:: Your instructions ::
Extend the discussion thread below about implementing PCA on sparse noncentered data, picking up right after its final sentence.

Selected excerpt Start Marker

[WIP] Implement PCA on sparse noncentered data #24415

andportnoy · 2022-09-10T15:44:23Z

Will fix #12794 when complete.

TODOs

andportnoy · 2022-09-10T15:47:57Z

This test is expected to fail at the moment. I will expand test coverage in the future.

andportnoy · 2022-09-11T00:52:14Z

Ran into an issue with the @ operator and LinearOperator when testing randomized_svd: #18689 (comment).

This is an intermediate commit with a lot of debug print code. All tests are passing though.

andportnoy · 2022-10-08T16:58:49Z

I dodged the issue by using the transpose identity $AB = ((AB)^T)^T = (B^TA^T)^T$, where $A$ is a NumPy array and $B$ is a LinearOperator, to force $B$ to be on the LHS.

That enables randomized SVD in addition to ARPACK.

I'll need to squash these intermediate commits later.

ogrisel

Is this PR still WIP? What remains to be done?

Selected excerpt End Marker
Input data Start Marker

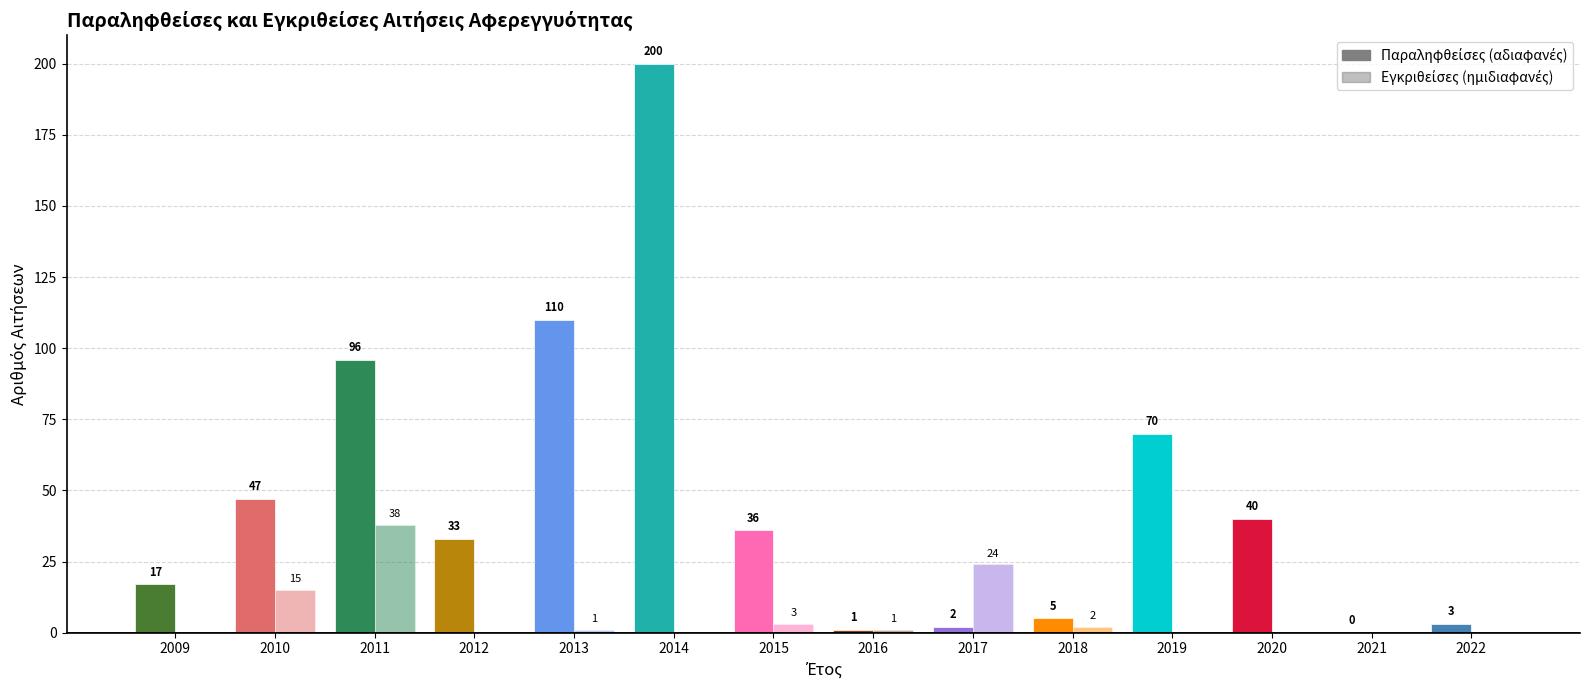

Rank the categories by Παραληφθείσες value from lowest to highest.

2021, 2016, 2017, 2022, 2018, 2009, 2012, 2015, 2020, 2010, 2019, 2011, 2013, 2014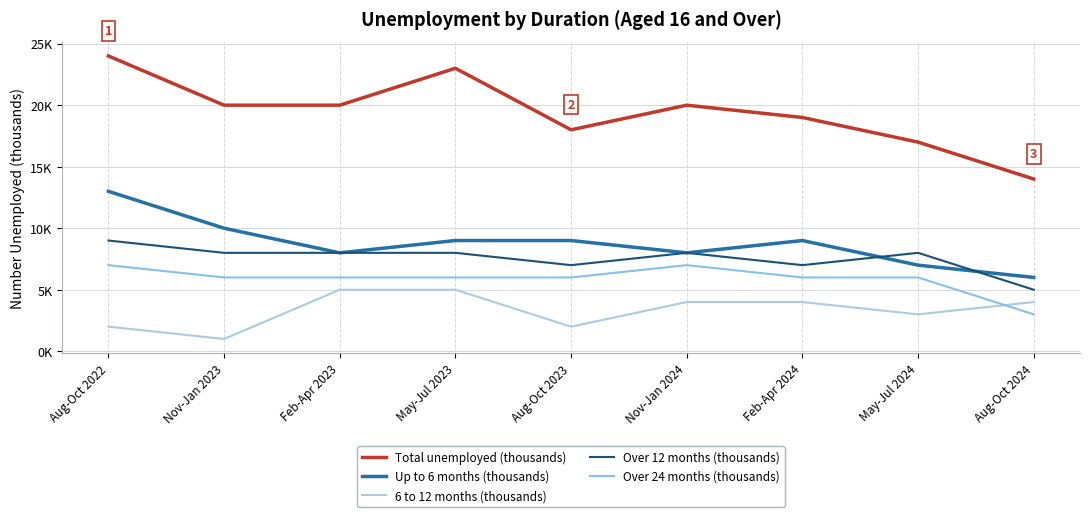

What is the label of the 5th point from the right?

Aug-Oct 2023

Input data End Marker

:: Result of this task ::
Here are some suggestions to move it forward:

test with larger data than iris (e.g. a few hundred data points and features);
use the global_random_seed fixture in the new test (see Improve tests by using global_random_seed fixture to make them less seed-sensitive #22827 for more details);
parametrize the new test to also check with whiten set to True;
please also check that transforming a batch of random test data points (ideally not from the training set) yields the same result with assert_allclose;
check that it's possible to call transform on dense array of points on a model that was trained with sparse data and vice versa;
document the change in the changelog for 1.2 (we will move it to 1.3 is the PR is not ready to merge by then).

sklearn/decomposition/tests/test_pca.py

andportnoy · 2022-10-23T19:07:30Z

@ogrisel Thank you so much for taking a look and for the suggestions, I will implement those.

I was also planning to add support for LOBPCG and PROPACK as sparse SVD methods. That could go in via this PR or as a follow up.

When is the merge window closing for 1.2?

ogrisel · 2022-10-23T19:23:09Z

Soonish I think :) /cc @jeremiedbb

andportnoy · 2022-10-23T21:05:28Z

Uh oh. A couple of days?

andportnoy · 2022-10-25T21:30:57Z

@ogrisel Let me know if I interpreted the suggestions correctly, I put a TODO list at the top of the PR.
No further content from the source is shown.